Fear of volume control


An audiophile friend of mine came over for a listening session yesterday and my set sounded better than I ever heard it. It turns out that I raised the volume control higher than normal, I guess to impress him.
Normally I place it around 12 to 1 o’clock. Yesterday I put it at between 2 and 3 o’clock.
Wow! What a difference. the room shook with the orchestra and organ at full tilt.
I was previously hesitant to push the volume much past 12 o’clock for fear of distorting the sound. There was no distortion whatsoever, just clean, beautiful, powerful sound.

Lesson learned!
128x128rvpiano
Pauly, thanks for that, explains much in the global sense. And then on the micro front, I find individual recordings or cuts, even on same album/cd (recording levels variable within that single album/cdn) require individual volume settings, something not too loud or soft, somewhere that's just right. On top of that, genre of music demands different volumes, electronic dance music for instance loud, folk not so much. Yeah, the volume control is so damn important, rather than being fearful of it I'm in awe of it.
@sns

You touch on a very interesting topic. Any complex (multiple frequency) sound, whether it be conversation, music or birds chirping outside; a change the decibel level results in a change of content of the sound we hear. In short a song at 81db is not the same song at 90db. Our brains do a good job at hiding that from us, for very good reason.

You altering the volume for different songs means you are, perhaps only subconsciously, aware of a change in content as you change volume and actually “tuning” the content of the material to what sounds best to you.

I’m grossly oversimplifying, but we do more than alter the volume level when we change volume. From the perspective of human hearing, we also change the content of what we hear.

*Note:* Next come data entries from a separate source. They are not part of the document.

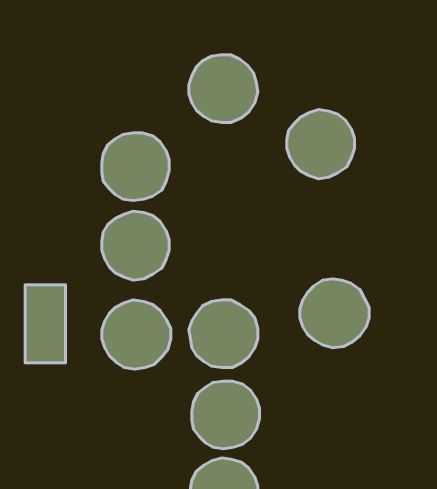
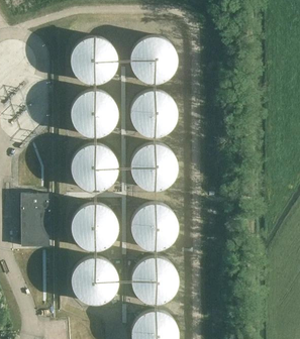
building: none -> [71,39,117,85]
building: [287,110,354,179] -> [130,91,176,137]
building: [300,279,369,348] -> [130,144,177,191]
building: none -> [71,257,116,304]

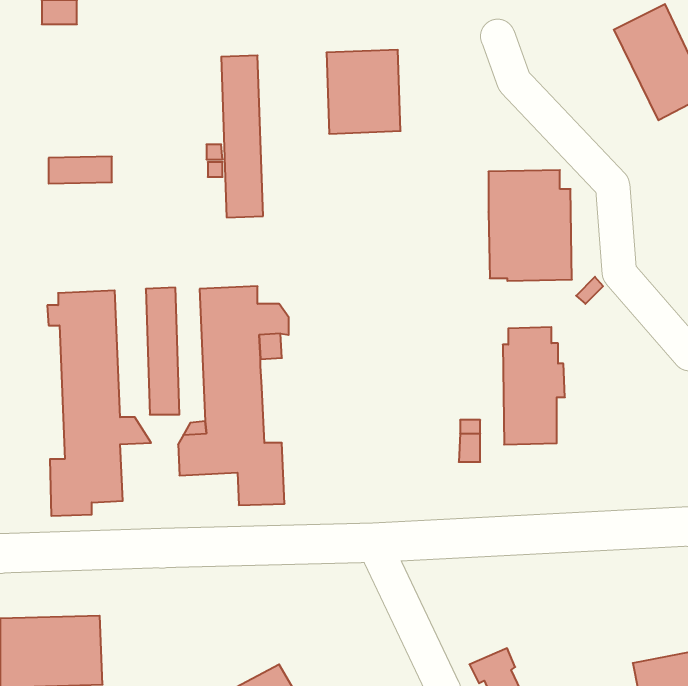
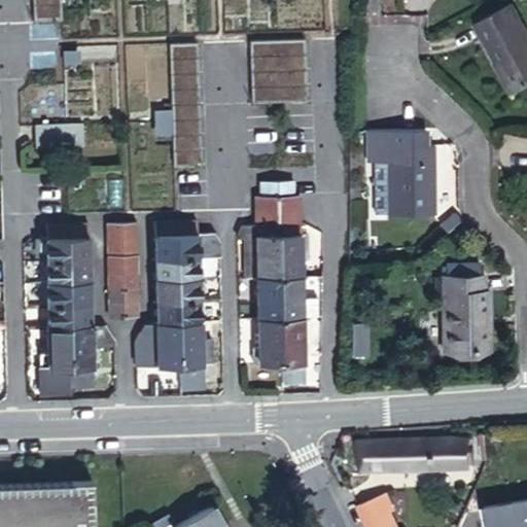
building: none -> [239,181,319,380]
building: [503,327,565,445] -> [444,265,491,354]
building: none -> [362,444,467,470]

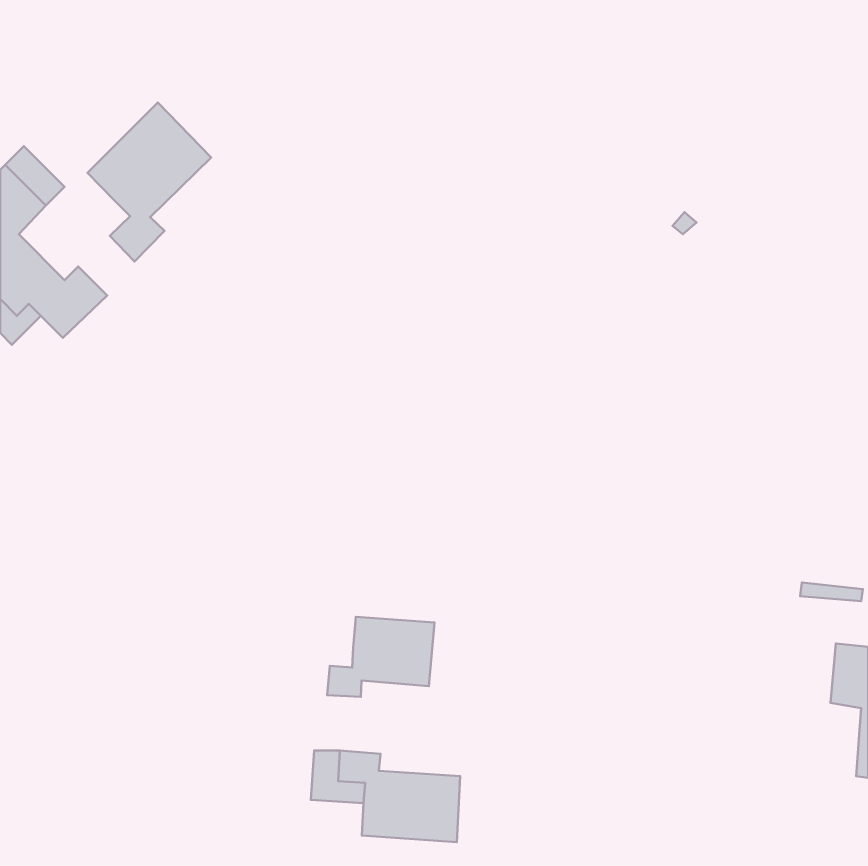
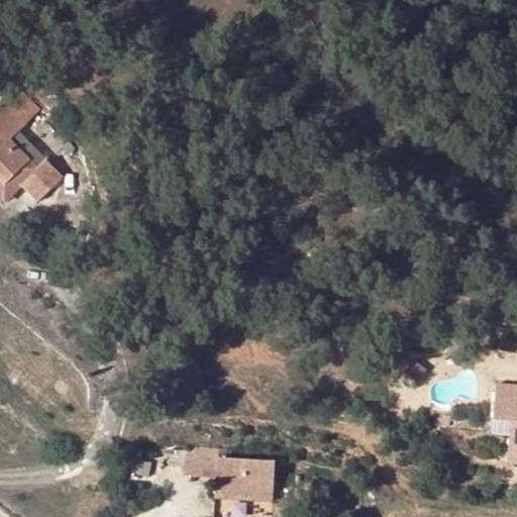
building: [87,102,211,261] -> none
building: [327,617,434,697] -> none

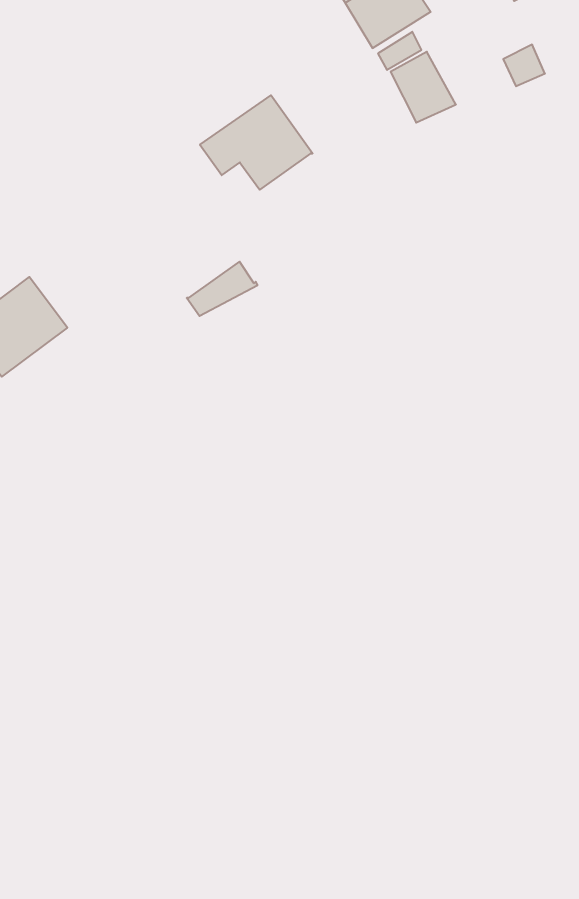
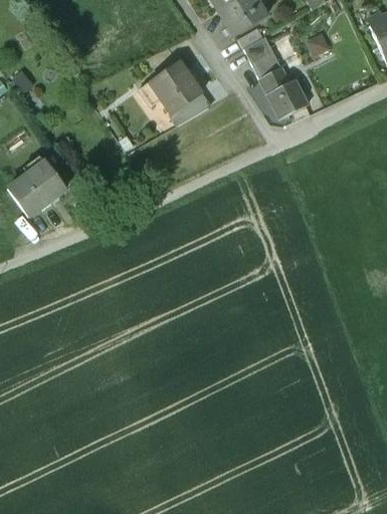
building: none -> [258,66,307,116]
building: [187,262,258,316] -> [171,93,210,123]

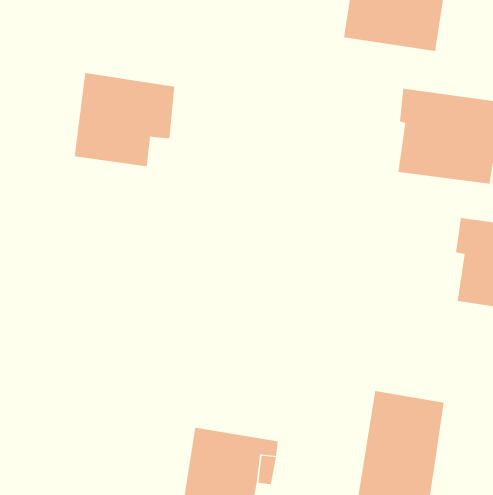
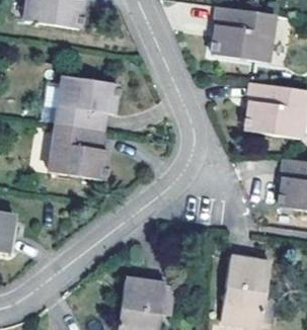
building: none -> [51,122,108,178]

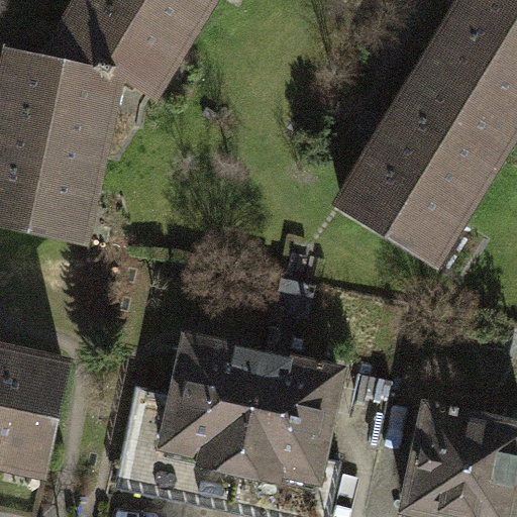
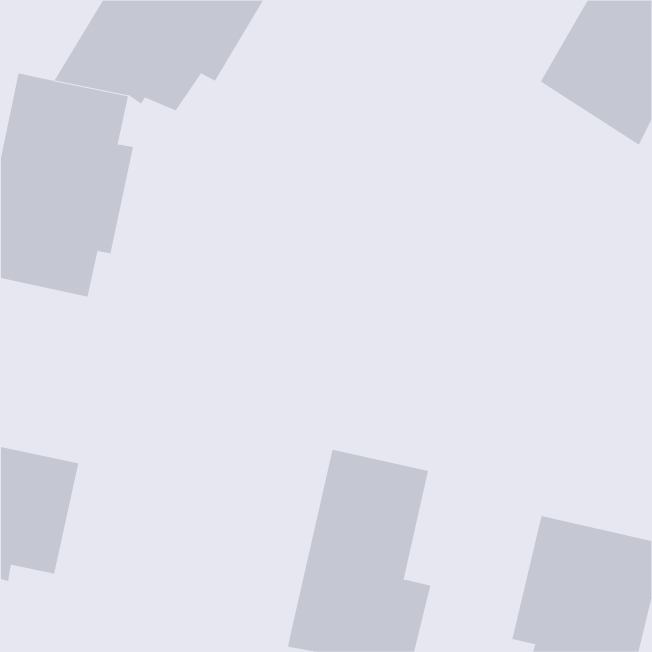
building: [344,65,506,252] -> none
building: [116,338,263,503] -> none

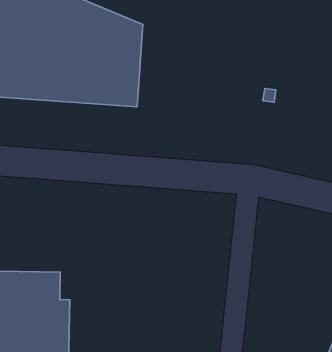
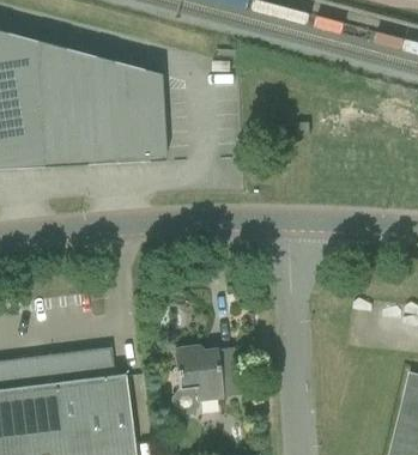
building: none -> [170,344,235,414]

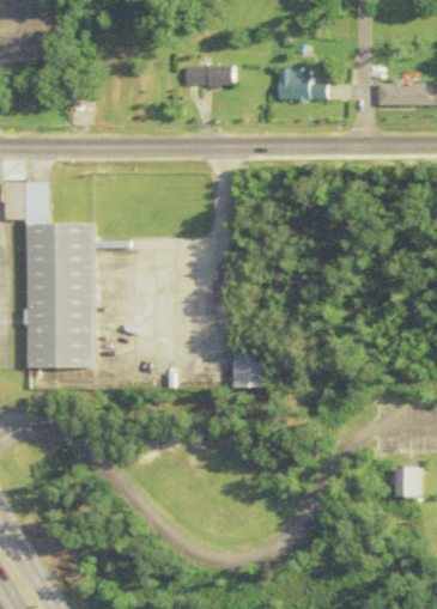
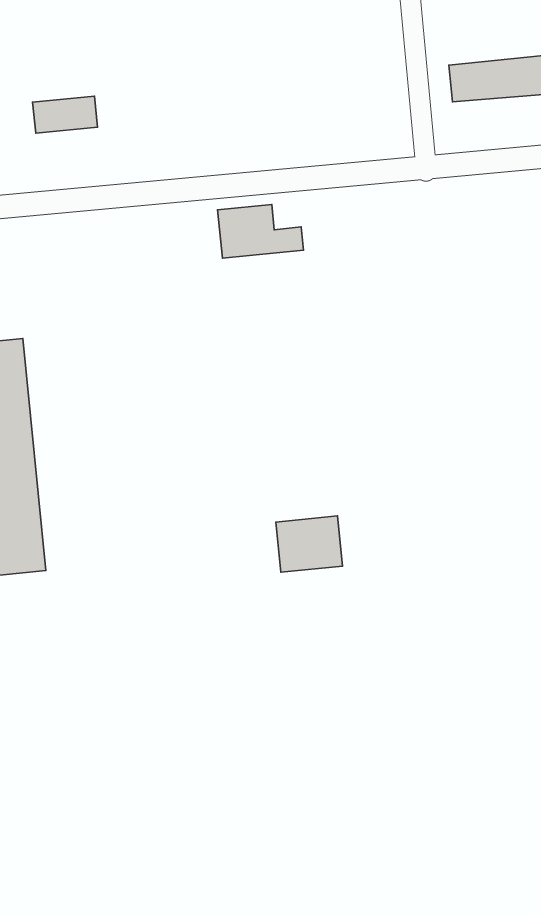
building: [190,66,229,85] -> [33,96,98,133]
building: [271,68,321,98] -> [218,205,304,258]

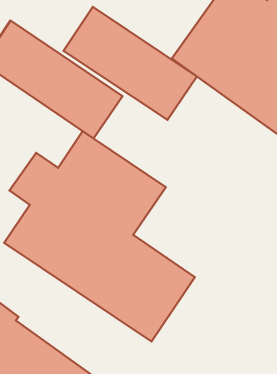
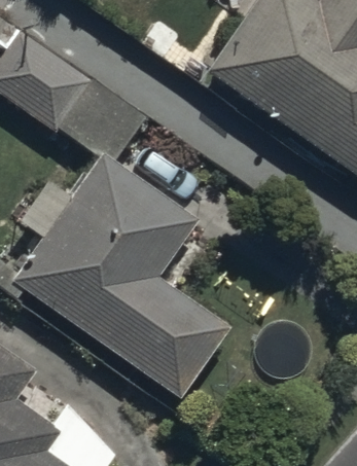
building: [64,7,197,120] -> none

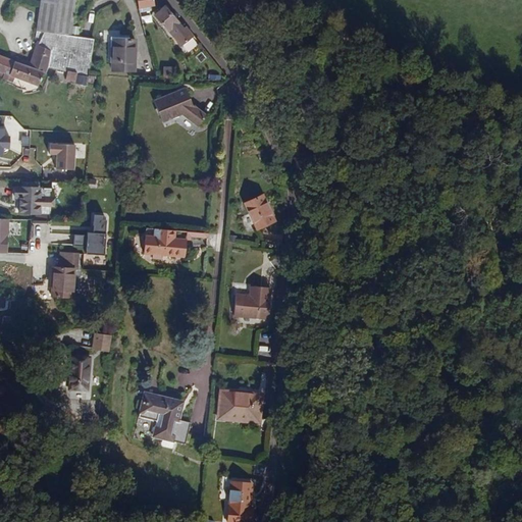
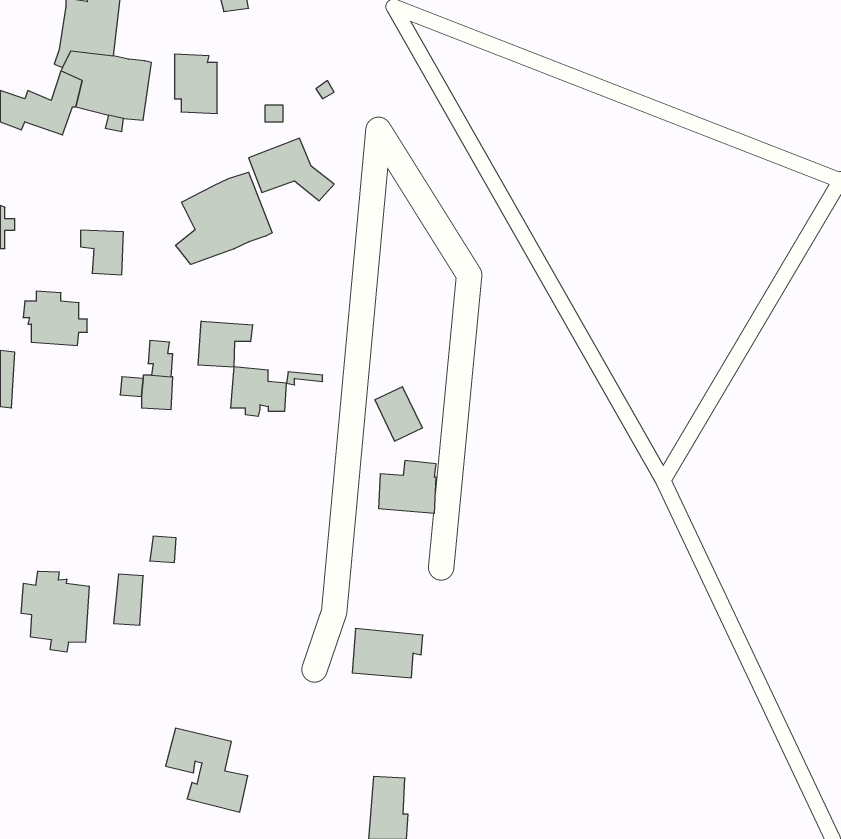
building: [154,5,193,46] -> none
building: none -> [176,172,272,264]
building: [245,195,274,228] -> [375,387,422,441]
building: none -> [198,321,253,367]
building: [52,252,80,295] -> none
building: none -> [21,571,89,652]
building: [139,392,190,443] -> [166,728,248,812]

To your point, yes volume control is a real biggie.
AS we age, we lose higher, then middle frequencies.  Playing louder allows us to blend them better.  I often turn up the volume until just before the clipping indicators come on, then lower it about a notch.  Seriously 12-1:00.  I rarely go past 10, and my amp and preamps are matched sets.
Years ago when I was young & had a huge 2-channel system in the LR, I did very little low-volume listening. It was all medium volume on up. That was then...

Now with the constrained space desktop system in my home office, things are very different. I listen to low volume music ~60-70 hrs/week. I've been extremely lucky to find some components that play very well at low volumes. True, without a loudness contour switch the deep bass is harder to hear--but with a good sub and speakers that have robust mid- and lower-bass capability, enough bass comes through.

I've owned equipment that for one reason or other only sounded good at higher volumes. That was a dispiriting, futile feeling..."chasing" volume is proof that you need better equipment IMO.
As has been mentioned above, if the mixing and mastering engineers had good ears, the recording will sound most balanced at the level they used in the studio. Usually pretty damn loud.